Kaum eine andere Drucktechnik hat die graphische Kunst so intensiv und nachhaltig beeinflusst wie die Erfindung des Farbholzschnittes durch den italienischen Künstler Ugo da Carpi zu Beginn des 16. Jahrhunderts. Nach dem einfachen schwarz-weiß Holzschnittdruck bot die sogenannte Chiaroscuro-Technik völlig neue, expressive Ausdrucksformen. Endlich war es den Künstlern möglich, unter Verwendung von unterschiedlich geschnittenen Holzstöcken eine Hell-Dunkel-Modulation mit sensibler Farbgestaltung zu erzeugen. Das differenzierte Spiel mit Licht und Schatten, der Kontrast von präziser Linie und farbiger Fläche sowie die Verbindung von sinnlichen und geistigen Impulsen begründeten den besonderen Reiz des Farbholzschnittes.

Die neue Technik verbreitete sich in der Renaissance rasend schnell und erreichte seinen ästhetischen Höhepunkt vor allem im Kreis der römischen Raffael-Schule, in Bologna und Venedig. Die Graphische Sammlung des Wallraf-Richartz-Museums besitzt eine große Anzahl von Farbholzschnitten und zeigt diese erstmals als ein Ensemble. Die Sonderausstellung Eine graphische Revolution - Der italienische Farbholzschnitt des 16. Jahrhunderts vereint mehr als 30 Blätter von bekannten Holzschneidern wie Ugo da Carpi, Antonio da Trento und Andrea Andriani.
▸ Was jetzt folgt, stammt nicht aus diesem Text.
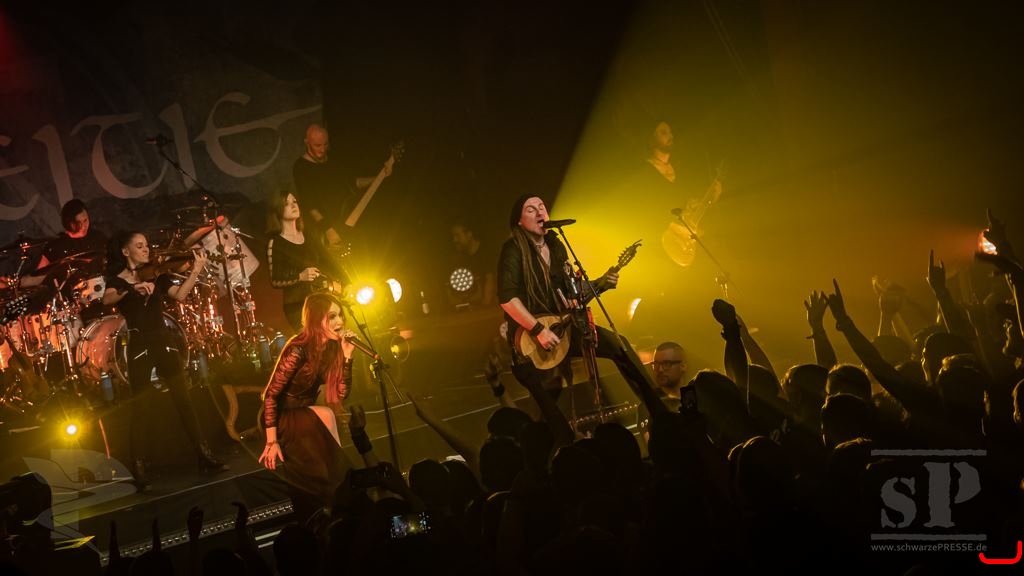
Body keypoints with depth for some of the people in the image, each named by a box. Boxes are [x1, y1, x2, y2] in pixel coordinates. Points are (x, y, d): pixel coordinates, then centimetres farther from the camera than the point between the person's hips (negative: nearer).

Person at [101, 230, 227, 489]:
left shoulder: (156, 274, 11)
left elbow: (180, 294, -4)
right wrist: (133, 288, -35)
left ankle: (205, 457, 3)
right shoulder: (117, 280, 2)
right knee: (140, 408, -2)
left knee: (183, 400, 1)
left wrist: (196, 270, -15)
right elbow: (107, 300, -20)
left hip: (163, 341, 3)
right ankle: (138, 468, 1)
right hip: (139, 346, -3)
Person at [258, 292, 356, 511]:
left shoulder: (331, 347, -4)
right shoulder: (298, 350, -25)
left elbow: (341, 394, -4)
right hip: (283, 419, -6)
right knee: (324, 416, -32)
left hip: (304, 415, 6)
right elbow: (271, 394, -22)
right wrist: (272, 442, -24)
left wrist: (347, 356, -17)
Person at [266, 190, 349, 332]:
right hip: (297, 306, -6)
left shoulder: (310, 240, 16)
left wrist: (347, 286, 1)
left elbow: (332, 265, 15)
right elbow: (274, 281, -6)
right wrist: (300, 277, -20)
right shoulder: (275, 243, -1)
Der Farbholzschnitt zeichnet sich dadurch aus, dass der Druck von mehreren Holzstöcken erfolgt. Getrennt voneinander werden auf einem Holzstock die Umrisslinien festgehalten, auf anderen Stöcken hingegen die flächig markierten Tonwerte. Ergänzt werden die Strich- und Tonplatten noch durch jene Platten, auf denen die im Abzug weiß erscheinenden Flächen ebenfalls flächig aufgetragen werden. Durch das Nach- und Aufeinanderdrucken entsteht ein farblich hochkomplexes Gesamtgefüge mit eigenen Weißhöhungen, das sich vor allem für die graphische Reproduktion von lavierten Federzeichnungen eignete.